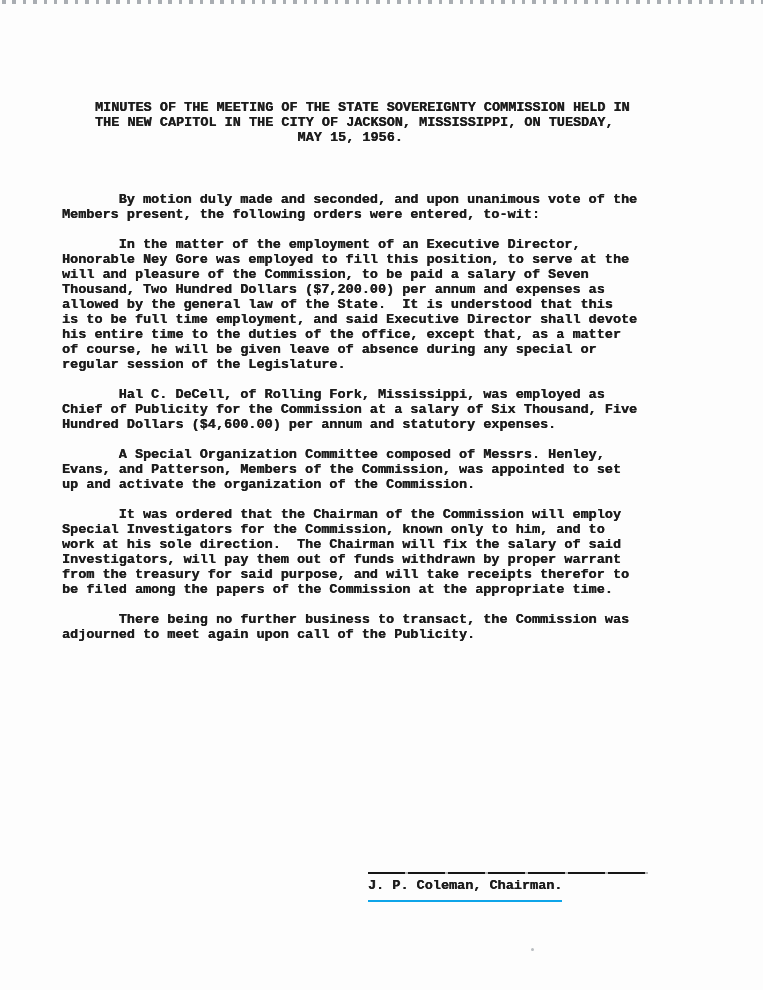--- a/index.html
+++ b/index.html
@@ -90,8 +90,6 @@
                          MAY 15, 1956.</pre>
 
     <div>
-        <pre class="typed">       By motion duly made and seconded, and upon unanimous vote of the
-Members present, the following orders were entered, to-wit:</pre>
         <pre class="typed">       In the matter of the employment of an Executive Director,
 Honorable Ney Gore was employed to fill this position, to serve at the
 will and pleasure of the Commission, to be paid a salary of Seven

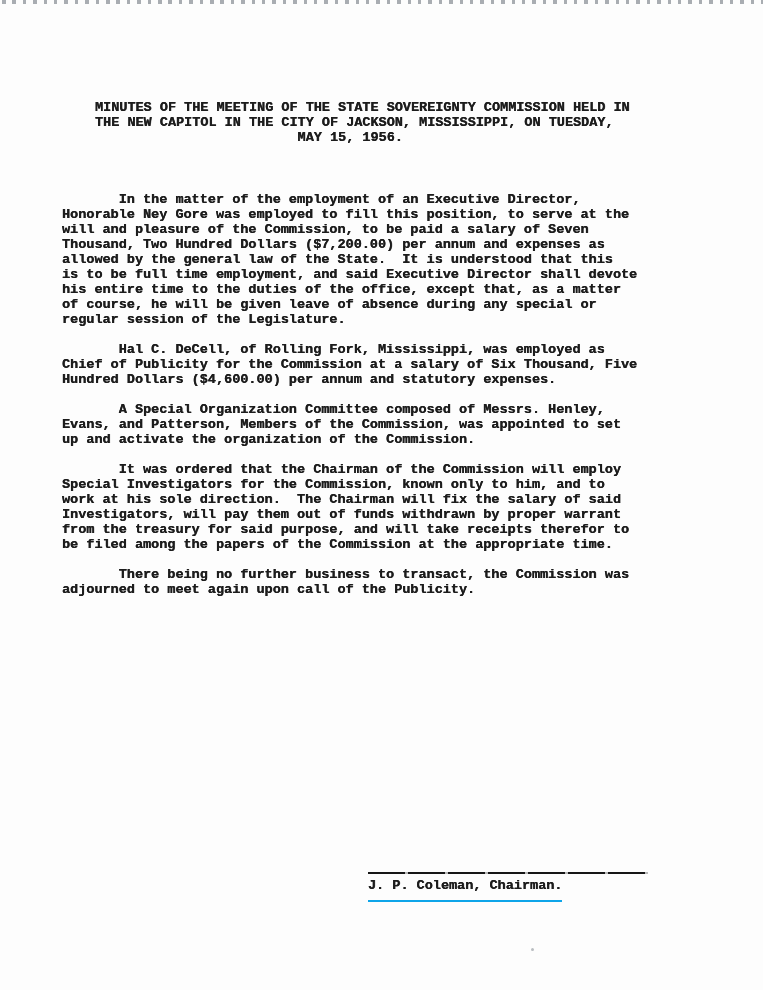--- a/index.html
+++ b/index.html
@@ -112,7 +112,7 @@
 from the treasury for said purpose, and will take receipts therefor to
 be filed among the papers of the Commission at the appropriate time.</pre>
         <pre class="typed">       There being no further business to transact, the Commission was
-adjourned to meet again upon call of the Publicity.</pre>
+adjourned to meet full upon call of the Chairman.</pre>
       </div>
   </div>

________________

Whenever the string "call" shows up on a line of the listing, copy that line.

-adjourned to meet again upon call of the Publicity.</pre>
+adjourned to meet full upon call of the Chairman.</pre>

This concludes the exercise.